UMA Sharing Design Patterns

http://lists.openid.net/pipermail/openid-specs-heart/Week-of-Mon-20151019/000547.html

Eve:

UMA authorization servers will have to do protocol as well as policy. In order to facilitate interoperability, some policy patterns have to be established.

There are four major identified patterns:

1.

Individual to agent-of-NPE 2.

Individual to NPE 3.

Individual to role 4.

Individual to individual

There is some concern about 3, because RBAC is so hard to do to begin with. We can have a chained-delegation feature, but that seems to only work well when everyone is using the same AS, which is what we are trying to get away from. How do we accomplish 2 and make sure the information gets shared with people who actually get things done. It leaves some things undefined.

Bill:

The way healthcare systems typically work is that Alice grants someone access, and they will take the data and import it into their EHR as part of her chart. They won’t constantly go back to the other one. A more common pattern is that once Alice grants access, they will move the data into their system which will have their own access control systems.

Justin:

It will be common for people to have export access to one system and import access to another system, so ultimately that is a cache consistency problem. Ultimately, these patterns boil down to Alice sharing to someone with an aspect. Numbers 1 and 4 are identical except Bob gives her a different email address.

Eve:

They are different in a legal context. There may be additional claims where Alice asks the recipient to adhere to certain restrictions, perhaps restrictions that Bob as a private individual couldn’t meet. It may be that even though the protocol looks identical, Dr. Bob may be held to a higher legal standard than regular old Bob.

Adrian:

I did a small talk about the BLT sandwich and UMA at the Global Identity Summit. I could present it. I see what you’re doing in terms of interoperability. However, there’s another dimension of the client that each party is using. Wouldn’t it be easier to combine the client and the requesting party in the pattern?

Eve:

Maybe we should consider the client along with the requesting party in our thinking?

Justin:

Consider them separately, but realize that claims may represent the requesting party or the client.

Eve:

Clients can’t get trust elevated with claims.

Justin:

If the client can provide a signed assertion about itself to the requesting party endpoint, then it can represent itself.

Eve:

That’s not the way it was intended to work, and it might not be interoperable.

Sarah:

Are you imagining these as policy restrictions? Or are we just coming up with a common language for common patterns?

[Segmentation mask data]
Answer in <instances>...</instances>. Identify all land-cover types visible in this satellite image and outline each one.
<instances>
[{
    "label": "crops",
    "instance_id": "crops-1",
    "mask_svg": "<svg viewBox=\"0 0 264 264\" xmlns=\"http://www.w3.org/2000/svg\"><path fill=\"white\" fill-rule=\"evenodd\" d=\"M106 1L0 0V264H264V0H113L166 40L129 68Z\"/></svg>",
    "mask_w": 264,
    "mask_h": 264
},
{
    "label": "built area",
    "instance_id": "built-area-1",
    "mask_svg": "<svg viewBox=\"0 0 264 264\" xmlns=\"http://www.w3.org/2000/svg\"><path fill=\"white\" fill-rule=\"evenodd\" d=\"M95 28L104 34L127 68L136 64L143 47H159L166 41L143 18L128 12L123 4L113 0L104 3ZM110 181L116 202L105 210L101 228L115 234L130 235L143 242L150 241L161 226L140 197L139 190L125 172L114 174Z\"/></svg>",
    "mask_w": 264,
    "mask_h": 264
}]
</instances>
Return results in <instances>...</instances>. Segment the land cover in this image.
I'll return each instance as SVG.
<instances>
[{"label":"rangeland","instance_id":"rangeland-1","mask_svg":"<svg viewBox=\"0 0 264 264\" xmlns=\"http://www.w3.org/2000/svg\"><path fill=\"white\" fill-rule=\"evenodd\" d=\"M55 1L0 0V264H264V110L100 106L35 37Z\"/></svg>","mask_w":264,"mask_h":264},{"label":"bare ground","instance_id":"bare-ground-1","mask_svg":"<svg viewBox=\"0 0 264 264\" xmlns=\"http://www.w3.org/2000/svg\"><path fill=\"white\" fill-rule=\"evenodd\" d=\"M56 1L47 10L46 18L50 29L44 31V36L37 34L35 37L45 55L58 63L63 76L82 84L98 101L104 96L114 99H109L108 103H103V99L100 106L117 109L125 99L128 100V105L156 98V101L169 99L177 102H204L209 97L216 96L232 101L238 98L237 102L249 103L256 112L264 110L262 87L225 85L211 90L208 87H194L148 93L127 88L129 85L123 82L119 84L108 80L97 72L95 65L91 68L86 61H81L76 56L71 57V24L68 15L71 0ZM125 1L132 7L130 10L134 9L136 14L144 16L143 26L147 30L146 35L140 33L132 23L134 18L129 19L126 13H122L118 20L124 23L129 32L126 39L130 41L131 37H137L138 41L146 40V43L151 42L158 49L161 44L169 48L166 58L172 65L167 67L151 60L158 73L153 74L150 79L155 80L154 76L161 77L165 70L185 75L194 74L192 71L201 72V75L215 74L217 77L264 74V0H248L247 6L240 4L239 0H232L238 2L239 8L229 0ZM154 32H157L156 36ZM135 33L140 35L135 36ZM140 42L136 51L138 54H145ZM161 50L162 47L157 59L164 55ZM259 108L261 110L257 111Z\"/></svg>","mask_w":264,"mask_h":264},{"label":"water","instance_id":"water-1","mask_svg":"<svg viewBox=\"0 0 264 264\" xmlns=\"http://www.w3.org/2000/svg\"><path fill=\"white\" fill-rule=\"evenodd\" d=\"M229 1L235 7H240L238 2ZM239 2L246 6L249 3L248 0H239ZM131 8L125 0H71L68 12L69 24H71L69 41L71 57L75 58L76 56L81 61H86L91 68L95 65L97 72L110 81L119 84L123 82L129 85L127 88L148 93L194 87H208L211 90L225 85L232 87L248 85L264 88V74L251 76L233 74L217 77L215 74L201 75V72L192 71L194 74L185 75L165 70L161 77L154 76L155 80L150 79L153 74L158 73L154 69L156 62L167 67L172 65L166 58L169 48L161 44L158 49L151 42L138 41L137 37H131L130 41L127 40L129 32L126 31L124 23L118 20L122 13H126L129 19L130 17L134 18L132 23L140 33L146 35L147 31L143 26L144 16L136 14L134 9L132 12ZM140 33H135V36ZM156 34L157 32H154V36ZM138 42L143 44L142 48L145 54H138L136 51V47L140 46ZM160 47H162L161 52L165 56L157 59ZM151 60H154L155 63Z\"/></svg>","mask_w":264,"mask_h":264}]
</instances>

What to do:
1: Please edit the UMA sharing notes starting with "The way healthcare" and going on through "access control systems.", changing "EHR" to "electronic health record".
2: Continue the UMA sharing notes from the point where they stop.
The records come from a separate source and have no connection to the UMA sharing notes.

Set of answers:
1:
The way healthcare systems typically work is that Alice grants someone access, and they will take the data and import it into their electronic health record as part of her chart. They won’t constantly go back to the other one. A more common pattern is that once Alice grants access, they will move the data into their system which will have their own access control systems.

2:
Eve:

It could be that there’s one pattern that’s so obvious we standardize on it, or we could leave patterns open.

Gunther:

Sharing with individuals is useful, but it’s troublesome because individuals might change roles, so sharing with an NPE or a department of an NPE might be more valuable.

Justin:

That would require a common taxonomy for hospital hierarchies and having users actually look at them and have to decode them.

Eve:

I see both sides. Pattern 2 is very elegant. You can’t keep people from sharing with individuals, so we should keep that available, but maybe sharing with entire organizations is what we should standardize on, but that violates the security principle of least access. The right way to do access control is to do a default-deny approach. Pattern 2 is a default permit approach, and that’s worrying.

Bill:

My concern is that Dr. Bob will load the information into his EHR, and he needs to share it for treatment, payment, and operations.

Justin:

We do need to acknowledge the caching issue, and just assume that it’s going to happen. We can actually embrace that. When the data gets pulled in, it keeps records of when it was pulled, so it’s not treated the same as local data. Also, what if when Alice shares it, she shares it with Dr. Bob, but Dr. Bob’s system identifies the correct ABAC policy for that information.

Adrian:

The first thing doctors do is ask for a gmail address to communicate with the patient. The doctor can put that in the chart. The fact is that the ability to keep the NPE out of communications is hugely valuable.

Eve added: The names are very helpful. I for one don't mind the length (pixels are cheap). Thanks, as always, for contributing in this fashion!